China played a central role in increasing global debt in recent decades as borrowing outpaced economic growth. Debt as a share of GDP has risen to about the same level as in the United States, while in dollar terms China’s total debt ($47.5 trillion) is still markedly below that of the United States (close to $70 trillion). As for non-financial corporate debt, China’s 28 percent share is the largest in the world.
Debt in low-income developing countries also rose significantly in the last two decades, albeit from lower initial levels. Even as their debt levels, especially private debt, remain on average relatively low compared to advanced and emerging economies, the pace of their increases since the global financial crisis has created challenges and vulnerabilities. More than half of low-income developing countries are in or at high risk of debt distress, and about one fifth of emerging markets have sovereign bonds trading at distressed levels.
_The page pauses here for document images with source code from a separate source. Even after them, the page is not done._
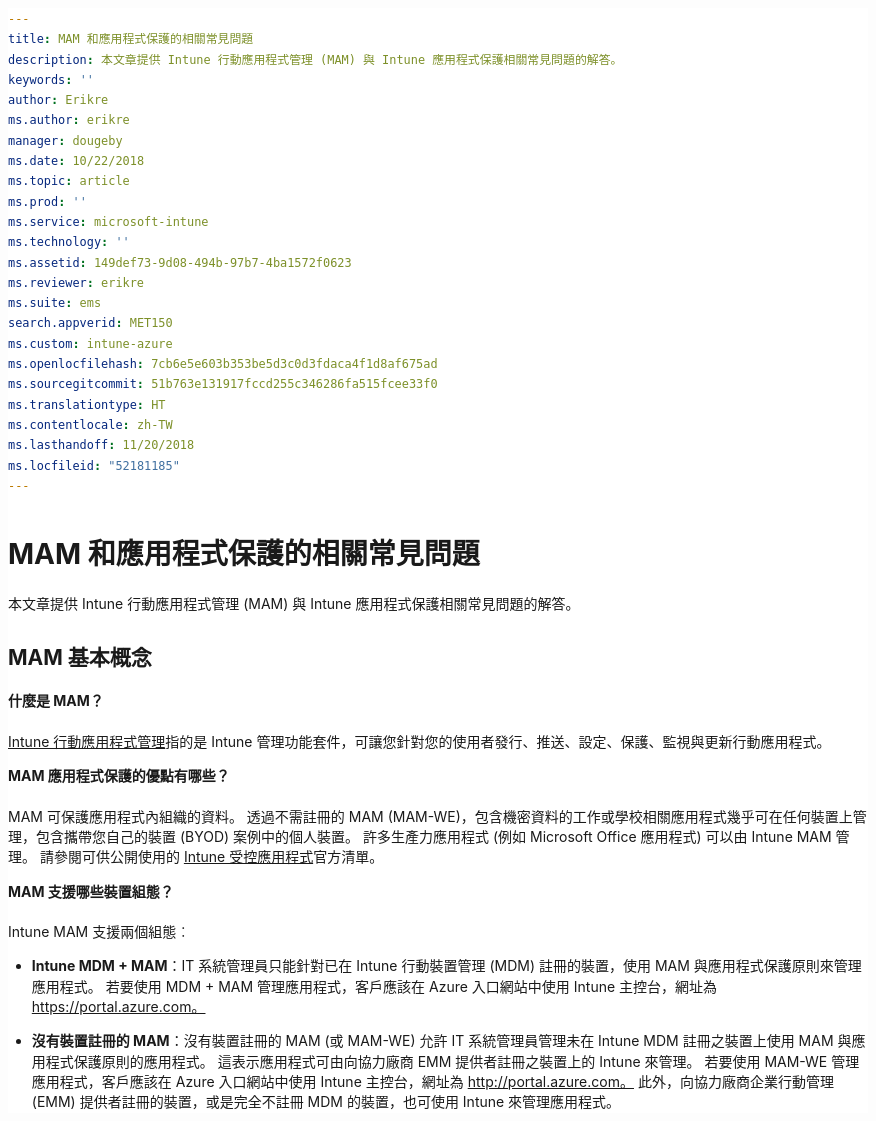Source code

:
 ```yaml
---
title: MAM 和應用程式保護的相關常見問題
description: 本文章提供 Intune 行動應用程式管理 (MAM) 與 Intune 應用程式保護相關常見問題的解答。
keywords: ''
author: Erikre
ms.author: erikre
manager: dougeby
ms.date: 10/22/2018
ms.topic: article
ms.prod: ''
ms.service: microsoft-intune
ms.technology: ''
ms.assetid: 149def73-9d08-494b-97b7-4ba1572f0623
ms.reviewer: erikre
ms.suite: ems
search.appverid: MET150
ms.custom: intune-azure
ms.openlocfilehash: 7cb6e5e603b353be5d3c0d3fdaca4f1d8af675ad
ms.sourcegitcommit: 51b763e131917fccd255c346286fa515fcee33f0
ms.translationtype: HT
ms.contentlocale: zh-TW
ms.lasthandoff: 11/20/2018
ms.locfileid: "52181185"
---
```

# <a name="frequently-asked-questions-about-mam-and-app-protection"></a>MAM 和應用程式保護的相關常見問題

本文章提供 Intune 行動應用程式管理 (MAM) 與 Intune 應用程式保護相關常見問題的解答。

## <a name="mam-basics"></a>MAM 基本概念


**什麼是 MAM？**<br></br>
[Intune 行動應用程式管理](/intune/app-lifecycle)指的是 Intune 管理功能套件，可讓您針對您的使用者發行、推送、設定、保護、監視與更新行動應用程式。

**MAM 應用程式保護的優點有哪些？**<br></br>
MAM 可保護應用程式內組織的資料。 透過不需註冊的 MAM (MAM-WE)，包含機密資料的工作或學校相關應用程式幾乎可在任何裝置上管理，包含攜帶您自己的裝置 (BYOD) 案例中的個人裝置。 許多生產力應用程式 (例如 Microsoft Office 應用程式) 可以由 Intune MAM 管理。 請參閱可供公開使用的 [Intune 受控應用程式](https://www.microsoft.com/cloud-platform/microsoft-intune-apps)官方清單。

**MAM 支援哪些裝置組態？**<br></br>
Intune MAM 支援兩個組態︰
- **Intune MDM + MAM**：IT 系統管理員只能針對已在 Intune 行動裝置管理 (MDM) 註冊的裝置，使用 MAM 與應用程式保護原則來管理應用程式。 若要使用 MDM + MAM 管理應用程式，客戶應該在 Azure 入口網站中使用 Intune 主控台，網址為 https://portal.azure.com。

- **沒有裝置註冊的 MAM**：沒有裝置註冊的 MAM (或 MAM-WE) 允許 IT 系統管理員管理未在 Intune MDM 註冊之裝置上使用 MAM 與應用程式保護原則的應用程式。 這表示應用程式可由向協力廠商 EMM 提供者註冊之裝置上的 Intune 來管理。 若要使用 MAM-WE 管理應用程式，客戶應該在 Azure 入口網站中使用 Intune 主控台，網址為 http://portal.azure.com。 此外，向協力廠商企業行動管理 (EMM) 提供者註冊的裝置，或是完全不註冊 MDM 的裝置，也可使用 Intune 來管理應用程式。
Tackling debt vulnerabilities
Governments should take urgent steps to help reduce debt vulnerabilities and reverse long-term debt trends. For private sector debt, those policies could include vigilant monitoring of household and non-financial corporate debt burdens and related financial stability risks. For public debt vulnerabilities, building a credible fiscal framework could guide the process to balance spending needs with debt sustainability.
For low-income developing countries, improving the capacity to collect additional tax revenues is key, as we discussed in our April Fiscal Monitor. For those with unsustainable debt, a comprehensive approach that encompasses fiscal discipline as well as debt restructuring under the Group of Twenty Common Framework—the multilateral mechanism for forgiving and restructuring sovereign debt—when applicable is also needed, as noted in the April World Economic Outlook.
Importantly, reducing debt burdens will create fiscal space and allow new investments, helping foster economic growth in coming years. Reforms to labor and product markets that boost potential output at the national level would support that goal. International cooperation on taxation, including carbon taxation, could further alleviate pressures on public financing.